DATA SUPPLIED:
┌────────
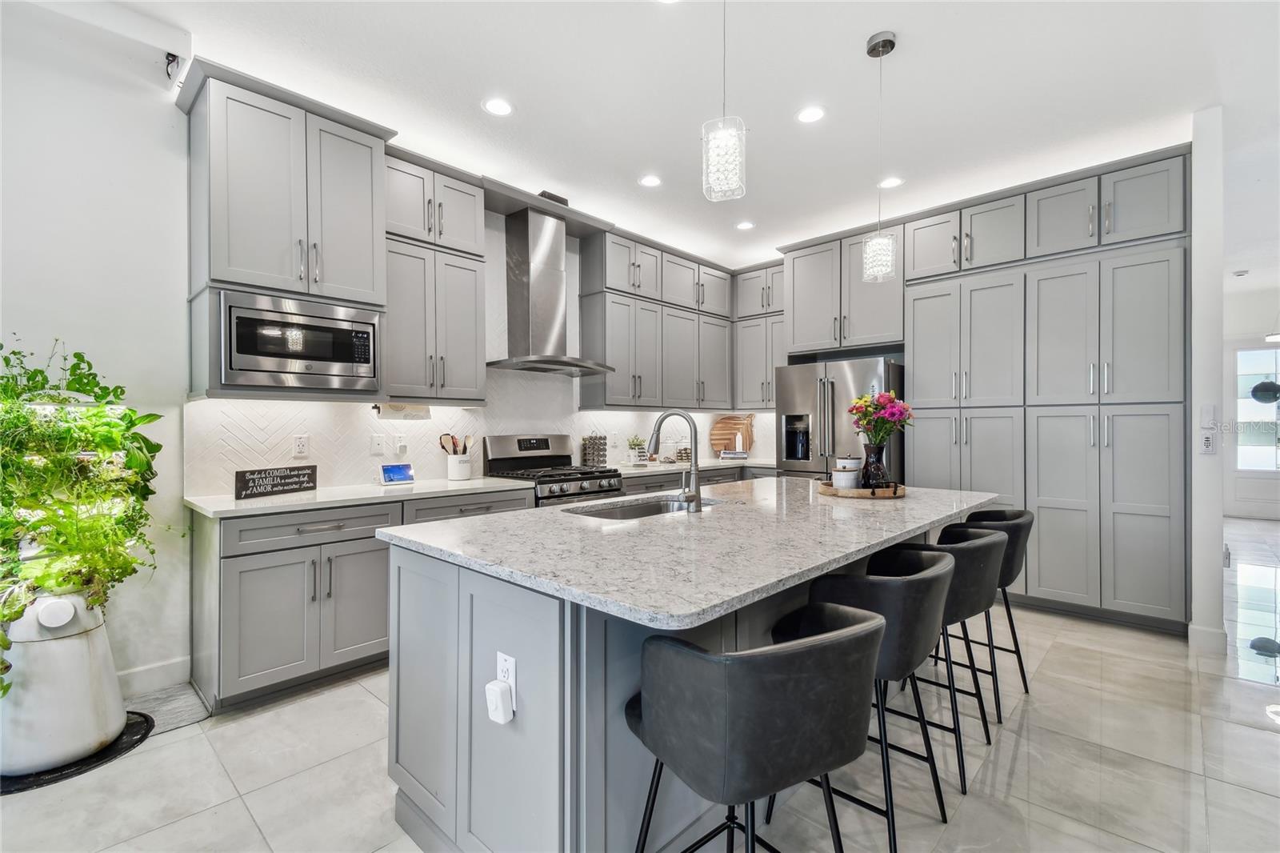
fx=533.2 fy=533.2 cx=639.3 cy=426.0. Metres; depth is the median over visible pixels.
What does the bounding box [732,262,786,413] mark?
upper cabinet
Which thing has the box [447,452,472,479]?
utensil crock
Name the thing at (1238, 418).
front door
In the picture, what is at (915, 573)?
bar stool
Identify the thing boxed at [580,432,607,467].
spice rack
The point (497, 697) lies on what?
plug-in device
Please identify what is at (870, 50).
pendant light
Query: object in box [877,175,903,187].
recessed light
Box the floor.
[0,512,1279,852]
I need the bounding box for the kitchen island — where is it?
[380,516,983,852]
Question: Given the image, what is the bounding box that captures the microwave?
[220,290,382,392]
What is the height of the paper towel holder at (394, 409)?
0.109 m
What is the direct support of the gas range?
on the floor
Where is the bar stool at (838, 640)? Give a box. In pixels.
[625,601,884,850]
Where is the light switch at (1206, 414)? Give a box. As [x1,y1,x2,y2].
[1199,403,1216,426]
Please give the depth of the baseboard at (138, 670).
2.54 m
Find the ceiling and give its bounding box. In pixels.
[74,0,1278,273]
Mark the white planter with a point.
(83, 640)
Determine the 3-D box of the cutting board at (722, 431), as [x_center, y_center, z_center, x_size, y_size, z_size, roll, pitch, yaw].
[1.027,0.111,5.780,0.407,0.471,0.240,0,0,44]
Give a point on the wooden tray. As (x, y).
(858, 493)
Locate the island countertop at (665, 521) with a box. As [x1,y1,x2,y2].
[380,476,1005,630]
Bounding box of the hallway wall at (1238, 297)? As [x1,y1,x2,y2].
[1220,281,1279,518]
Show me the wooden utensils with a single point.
(464, 448)
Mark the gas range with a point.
(519, 446)
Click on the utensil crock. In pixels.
(459, 466)
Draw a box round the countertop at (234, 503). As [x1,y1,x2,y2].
[188,476,534,517]
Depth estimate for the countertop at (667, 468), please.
4.81 m
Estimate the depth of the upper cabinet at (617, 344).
4.78 m
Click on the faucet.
(694, 438)
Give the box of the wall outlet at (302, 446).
[292,434,309,457]
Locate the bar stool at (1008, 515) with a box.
[936,503,1035,702]
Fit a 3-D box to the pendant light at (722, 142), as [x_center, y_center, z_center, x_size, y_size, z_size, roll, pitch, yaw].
[0.260,-1.231,1.663,0.135,1.079,0.134,0,0,44]
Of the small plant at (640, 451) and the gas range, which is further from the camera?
the small plant at (640, 451)
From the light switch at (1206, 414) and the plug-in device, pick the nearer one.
the plug-in device
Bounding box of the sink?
[565,494,720,519]
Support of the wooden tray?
on the island countertop at (665, 521)
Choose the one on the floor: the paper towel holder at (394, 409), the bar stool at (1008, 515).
the bar stool at (1008, 515)
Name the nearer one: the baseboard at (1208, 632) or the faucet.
the faucet
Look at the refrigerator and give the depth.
4.45 m
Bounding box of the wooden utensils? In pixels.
[439,432,471,454]
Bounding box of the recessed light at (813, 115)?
[796,105,825,122]
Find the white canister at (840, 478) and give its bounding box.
[831,455,861,489]
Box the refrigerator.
[775,356,905,480]
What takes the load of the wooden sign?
on the countertop at (234, 503)
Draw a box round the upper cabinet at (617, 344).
[576,227,736,414]
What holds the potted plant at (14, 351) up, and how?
in the white planter
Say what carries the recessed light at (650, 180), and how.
in the ceiling
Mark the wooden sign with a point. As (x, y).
(254, 486)
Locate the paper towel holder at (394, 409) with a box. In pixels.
[372,401,429,419]
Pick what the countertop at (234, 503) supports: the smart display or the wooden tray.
the smart display
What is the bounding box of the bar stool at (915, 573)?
[787,546,955,850]
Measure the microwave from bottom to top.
0.432 m
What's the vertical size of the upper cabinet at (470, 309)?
1.479 m
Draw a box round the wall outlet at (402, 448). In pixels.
[394,434,408,456]
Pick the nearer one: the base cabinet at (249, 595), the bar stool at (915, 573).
the bar stool at (915, 573)
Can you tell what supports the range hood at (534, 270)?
attached to the left wall
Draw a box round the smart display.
[378,462,415,484]
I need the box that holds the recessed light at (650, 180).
[638,173,662,187]
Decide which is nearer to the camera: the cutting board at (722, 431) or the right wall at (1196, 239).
the right wall at (1196, 239)
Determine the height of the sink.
0.185 m
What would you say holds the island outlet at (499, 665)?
attached to the kitchen island
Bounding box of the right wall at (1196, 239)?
[1189,105,1226,656]
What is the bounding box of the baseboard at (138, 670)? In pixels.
[116,655,191,695]
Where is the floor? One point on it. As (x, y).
(1015, 771)
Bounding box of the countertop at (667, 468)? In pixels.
[610,456,776,475]
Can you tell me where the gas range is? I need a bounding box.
[484,432,624,506]
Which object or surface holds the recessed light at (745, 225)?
in the ceiling
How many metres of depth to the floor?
1.99 m
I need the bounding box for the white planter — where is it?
[0,590,125,777]
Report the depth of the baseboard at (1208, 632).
3.01 m
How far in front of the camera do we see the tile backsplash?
3.62 m
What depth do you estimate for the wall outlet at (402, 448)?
3.44 m
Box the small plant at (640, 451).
[626,434,647,463]
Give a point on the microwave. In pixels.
(299, 349)
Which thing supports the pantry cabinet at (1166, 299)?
on the floor
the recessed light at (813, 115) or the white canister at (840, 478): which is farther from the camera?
the recessed light at (813, 115)
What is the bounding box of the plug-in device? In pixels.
[484,678,514,724]
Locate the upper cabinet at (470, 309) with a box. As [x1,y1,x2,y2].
[384,149,487,404]
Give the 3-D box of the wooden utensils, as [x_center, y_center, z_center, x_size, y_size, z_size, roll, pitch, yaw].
[-1.243,0.193,3.631,0.123,0.318,0.190,0,0,44]
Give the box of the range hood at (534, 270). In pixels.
[486,204,615,376]
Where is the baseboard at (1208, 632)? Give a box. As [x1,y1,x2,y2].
[1187,623,1227,651]
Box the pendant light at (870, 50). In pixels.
[862,32,898,282]
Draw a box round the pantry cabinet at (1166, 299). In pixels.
[910,148,1189,630]
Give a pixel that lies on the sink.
(619, 513)
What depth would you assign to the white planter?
1.95 m
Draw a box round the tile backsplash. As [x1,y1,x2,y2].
[188,212,766,495]
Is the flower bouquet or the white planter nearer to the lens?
the white planter
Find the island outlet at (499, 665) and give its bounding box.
[496,651,517,703]
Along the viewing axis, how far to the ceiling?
2.82 m
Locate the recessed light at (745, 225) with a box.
[734,220,755,230]
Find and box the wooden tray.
[818,478,905,498]
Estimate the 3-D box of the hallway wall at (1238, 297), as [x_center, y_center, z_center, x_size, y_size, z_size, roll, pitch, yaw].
[8.830,-0.259,7.009,3.554,3.054,0.160,0,0,44]
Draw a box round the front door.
[1224,341,1279,518]
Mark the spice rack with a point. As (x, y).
(594, 448)
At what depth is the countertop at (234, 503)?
2.78 m
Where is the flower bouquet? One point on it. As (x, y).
(878, 436)
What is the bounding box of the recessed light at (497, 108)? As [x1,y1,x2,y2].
[483,97,513,116]
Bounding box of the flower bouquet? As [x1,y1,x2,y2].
[848,389,913,446]
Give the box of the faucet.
[648,409,702,512]
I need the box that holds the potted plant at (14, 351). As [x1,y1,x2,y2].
[0,336,165,690]
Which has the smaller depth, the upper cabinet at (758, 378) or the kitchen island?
the kitchen island
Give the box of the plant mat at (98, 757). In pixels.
[0,708,155,794]
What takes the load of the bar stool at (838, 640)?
on the floor
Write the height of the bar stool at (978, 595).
0.854 m
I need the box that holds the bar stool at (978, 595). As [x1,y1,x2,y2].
[880,525,1007,790]
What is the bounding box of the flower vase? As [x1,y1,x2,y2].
[860,442,890,488]
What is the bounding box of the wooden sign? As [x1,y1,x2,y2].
[233,464,318,499]
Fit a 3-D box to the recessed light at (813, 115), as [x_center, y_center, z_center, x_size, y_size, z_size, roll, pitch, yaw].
[0.970,-1.766,3.027,0.175,0.007,0.174,0,0,44]
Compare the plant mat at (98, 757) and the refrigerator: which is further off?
the refrigerator
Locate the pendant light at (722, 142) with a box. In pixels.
[700,0,746,205]
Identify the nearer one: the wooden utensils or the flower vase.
the flower vase
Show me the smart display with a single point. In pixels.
(392, 470)
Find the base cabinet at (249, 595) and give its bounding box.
[191,484,545,710]
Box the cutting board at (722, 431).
[709,413,755,454]
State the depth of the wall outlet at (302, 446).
3.03 m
└────────
ABOUT THIS EXERCISE: From the line containing "What is the bounding box of the recessed" down to the last line of the data above, copy every line exactly; leave out all other lines.

SOLUTION:
What is the bounding box of the recessed light at (497, 108)? As [x1,y1,x2,y2].
[483,97,513,116]
Bounding box of the flower bouquet? As [x1,y1,x2,y2].
[848,389,913,446]
Give the box of the faucet.
[648,409,702,512]
I need the box that holds the potted plant at (14, 351). As [x1,y1,x2,y2].
[0,336,165,690]
Which has the smaller depth, the upper cabinet at (758, 378) or the kitchen island?
the kitchen island
Give the box of the plant mat at (98, 757). In pixels.
[0,708,155,794]
What takes the load of the bar stool at (838, 640)?
on the floor
Write the height of the bar stool at (978, 595).
0.854 m
I need the box that holds the bar stool at (978, 595). As [x1,y1,x2,y2].
[880,525,1007,790]
What is the bounding box of the flower vase? As [x1,y1,x2,y2].
[860,442,890,488]
What is the bounding box of the wooden sign? As [x1,y1,x2,y2].
[233,464,318,499]
Fit a 3-D box to the recessed light at (813, 115), as [x_center, y_center, z_center, x_size, y_size, z_size, roll, pitch, yaw].
[0.970,-1.766,3.027,0.175,0.007,0.174,0,0,44]
Compare the plant mat at (98, 757) and the refrigerator: which is further off?
the refrigerator
Locate the pendant light at (722, 142) with a box. In pixels.
[700,0,746,205]
Identify the nearer one: the wooden utensils or the flower vase.
the flower vase
Show me the smart display with a single point. In pixels.
(392, 470)
Find the base cabinet at (249, 595) and give its bounding box.
[191,484,545,710]
Box the cutting board at (722, 431).
[709,413,755,454]
State the depth of the wall outlet at (302, 446).
3.03 m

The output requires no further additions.